Below are records; reproduce exactly the lines from the one that has "TEMP RANGE |" through the one that has "1 of 19 073102", ends included, and nothing more.

*** Opening of Data provided ***

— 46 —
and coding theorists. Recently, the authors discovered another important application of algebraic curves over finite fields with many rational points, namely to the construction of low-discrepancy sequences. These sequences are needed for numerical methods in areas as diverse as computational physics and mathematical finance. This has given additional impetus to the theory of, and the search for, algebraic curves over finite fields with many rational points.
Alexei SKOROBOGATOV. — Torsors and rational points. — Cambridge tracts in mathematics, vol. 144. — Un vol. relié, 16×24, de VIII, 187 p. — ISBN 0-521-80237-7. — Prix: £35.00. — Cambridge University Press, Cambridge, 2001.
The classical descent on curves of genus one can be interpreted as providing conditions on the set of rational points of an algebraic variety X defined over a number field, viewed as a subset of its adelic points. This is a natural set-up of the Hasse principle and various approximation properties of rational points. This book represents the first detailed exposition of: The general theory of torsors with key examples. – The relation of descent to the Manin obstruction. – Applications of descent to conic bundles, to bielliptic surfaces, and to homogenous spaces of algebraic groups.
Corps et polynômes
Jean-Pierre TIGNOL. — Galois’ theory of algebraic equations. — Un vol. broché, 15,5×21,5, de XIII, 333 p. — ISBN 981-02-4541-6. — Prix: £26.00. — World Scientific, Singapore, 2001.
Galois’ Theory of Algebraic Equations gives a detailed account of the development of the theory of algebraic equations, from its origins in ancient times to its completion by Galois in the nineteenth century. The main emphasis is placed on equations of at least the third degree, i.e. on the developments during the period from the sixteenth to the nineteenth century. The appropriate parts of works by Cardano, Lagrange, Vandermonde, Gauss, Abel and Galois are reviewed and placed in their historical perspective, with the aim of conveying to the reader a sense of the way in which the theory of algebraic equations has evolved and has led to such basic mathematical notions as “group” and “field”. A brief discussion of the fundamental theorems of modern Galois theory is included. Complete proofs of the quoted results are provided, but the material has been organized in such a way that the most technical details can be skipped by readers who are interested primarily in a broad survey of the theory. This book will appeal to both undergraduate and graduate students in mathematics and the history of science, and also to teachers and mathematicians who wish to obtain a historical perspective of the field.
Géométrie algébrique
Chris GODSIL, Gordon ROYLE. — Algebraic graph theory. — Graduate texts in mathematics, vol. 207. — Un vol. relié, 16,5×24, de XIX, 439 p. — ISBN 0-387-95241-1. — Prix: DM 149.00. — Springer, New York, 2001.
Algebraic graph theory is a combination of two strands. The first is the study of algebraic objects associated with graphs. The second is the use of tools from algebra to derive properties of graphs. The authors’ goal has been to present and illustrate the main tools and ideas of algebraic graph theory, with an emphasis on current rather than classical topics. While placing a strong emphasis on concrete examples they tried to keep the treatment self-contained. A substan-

*** Close of Data provided ***
*** Opening of Data provided ***

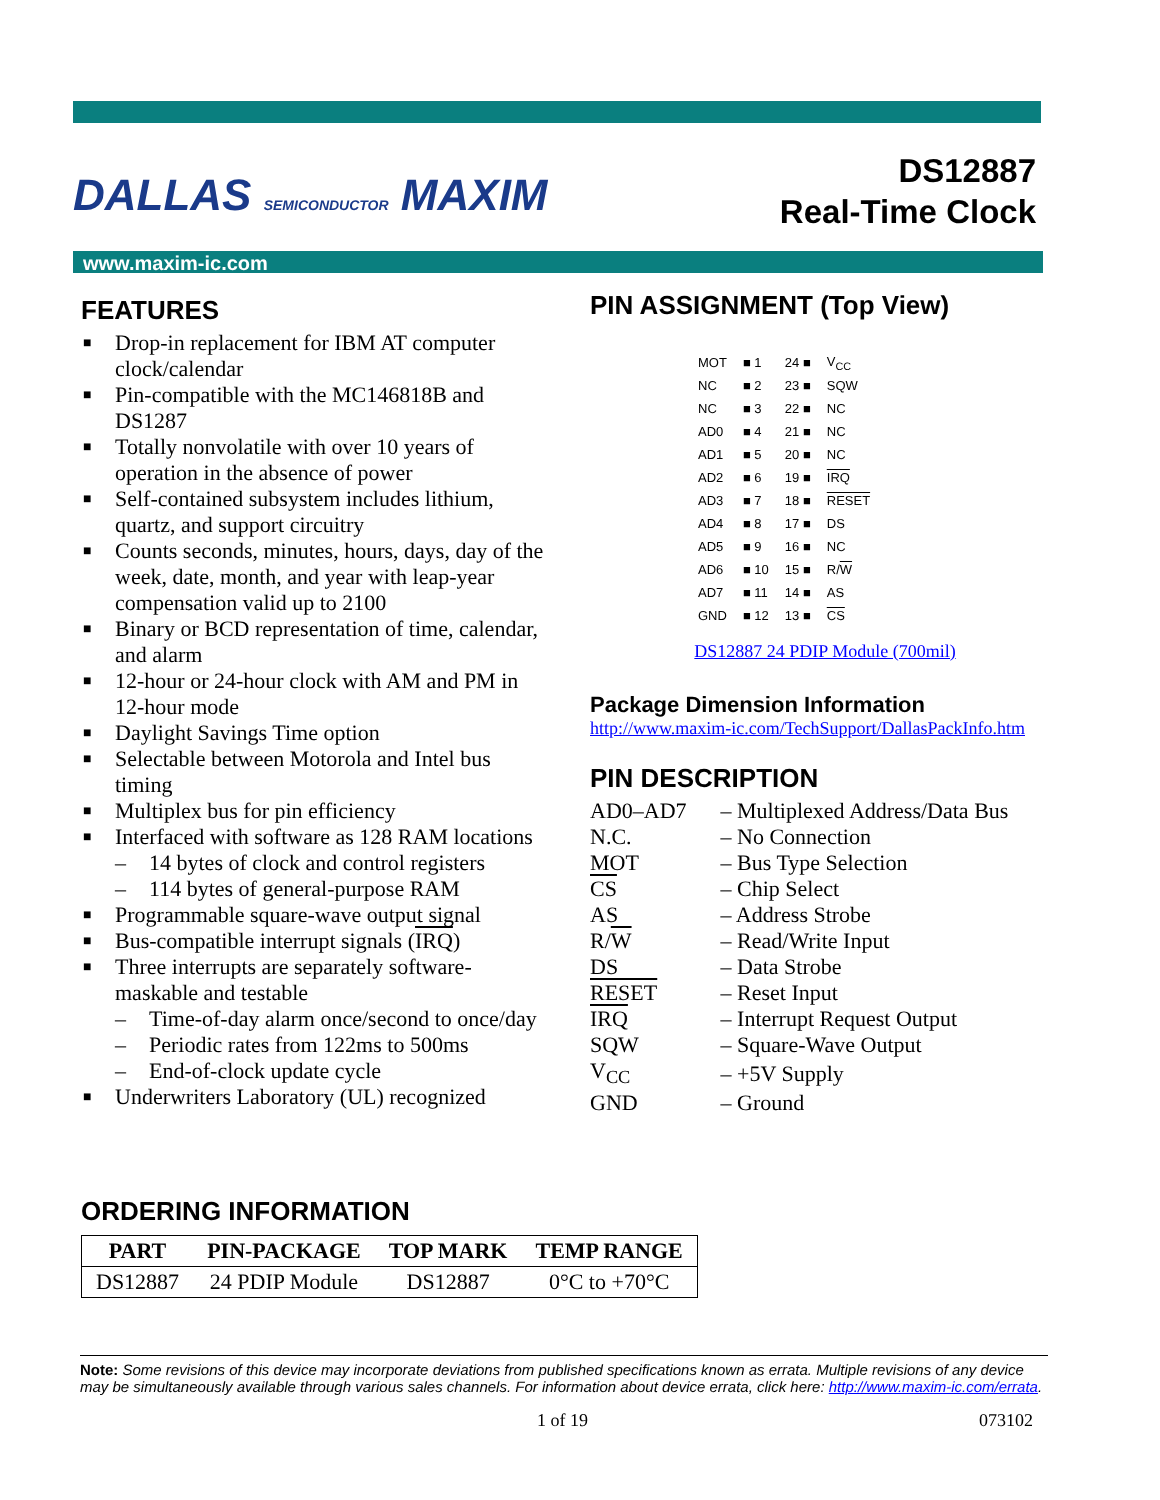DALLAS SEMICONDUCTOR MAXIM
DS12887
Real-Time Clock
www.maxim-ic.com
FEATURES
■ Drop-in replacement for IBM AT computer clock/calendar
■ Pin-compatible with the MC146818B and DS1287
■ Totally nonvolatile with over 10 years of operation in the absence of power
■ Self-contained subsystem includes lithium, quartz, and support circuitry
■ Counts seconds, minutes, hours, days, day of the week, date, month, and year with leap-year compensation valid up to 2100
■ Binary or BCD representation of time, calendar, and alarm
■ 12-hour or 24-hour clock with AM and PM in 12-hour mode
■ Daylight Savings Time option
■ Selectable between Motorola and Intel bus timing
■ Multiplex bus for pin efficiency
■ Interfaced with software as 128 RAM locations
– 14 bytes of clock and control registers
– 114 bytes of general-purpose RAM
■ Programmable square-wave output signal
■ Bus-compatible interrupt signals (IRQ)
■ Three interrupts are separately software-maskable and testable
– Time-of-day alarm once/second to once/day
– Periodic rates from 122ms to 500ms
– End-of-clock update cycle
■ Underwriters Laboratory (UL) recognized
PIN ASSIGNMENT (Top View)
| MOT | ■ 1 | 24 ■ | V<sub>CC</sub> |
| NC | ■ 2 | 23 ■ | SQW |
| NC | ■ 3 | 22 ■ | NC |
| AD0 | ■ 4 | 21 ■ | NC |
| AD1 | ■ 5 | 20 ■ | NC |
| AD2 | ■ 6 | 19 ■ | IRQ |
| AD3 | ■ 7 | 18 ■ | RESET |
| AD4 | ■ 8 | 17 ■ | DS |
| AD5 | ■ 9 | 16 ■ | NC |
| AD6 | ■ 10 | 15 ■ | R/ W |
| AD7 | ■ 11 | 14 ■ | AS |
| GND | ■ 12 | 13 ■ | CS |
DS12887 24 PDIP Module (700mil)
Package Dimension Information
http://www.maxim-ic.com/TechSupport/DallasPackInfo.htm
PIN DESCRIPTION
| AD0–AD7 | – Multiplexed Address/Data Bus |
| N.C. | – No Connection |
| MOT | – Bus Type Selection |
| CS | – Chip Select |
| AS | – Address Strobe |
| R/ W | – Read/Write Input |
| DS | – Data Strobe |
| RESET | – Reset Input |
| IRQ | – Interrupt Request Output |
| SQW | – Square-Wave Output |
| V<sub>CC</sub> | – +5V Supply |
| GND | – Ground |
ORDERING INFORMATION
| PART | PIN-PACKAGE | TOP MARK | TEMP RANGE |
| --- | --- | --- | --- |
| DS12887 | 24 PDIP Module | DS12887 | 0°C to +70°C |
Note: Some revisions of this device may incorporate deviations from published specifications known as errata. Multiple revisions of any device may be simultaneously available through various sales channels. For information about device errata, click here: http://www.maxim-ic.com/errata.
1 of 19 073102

*** Close of Data provided ***

▸ Solution to this problem:
| PART | PIN-PACKAGE | TOP MARK | TEMP RANGE |
| --- | --- | --- | --- |
| DS12887 | 24 PDIP Module | DS12887 | 0°C to +70°C |
Note: Some revisions of this device may incorporate deviations from published specifications known as errata. Multiple revisions of any device may be simultaneously available through various sales channels. For information about device errata, click here: http://www.maxim-ic.com/errata.
1 of 19 073102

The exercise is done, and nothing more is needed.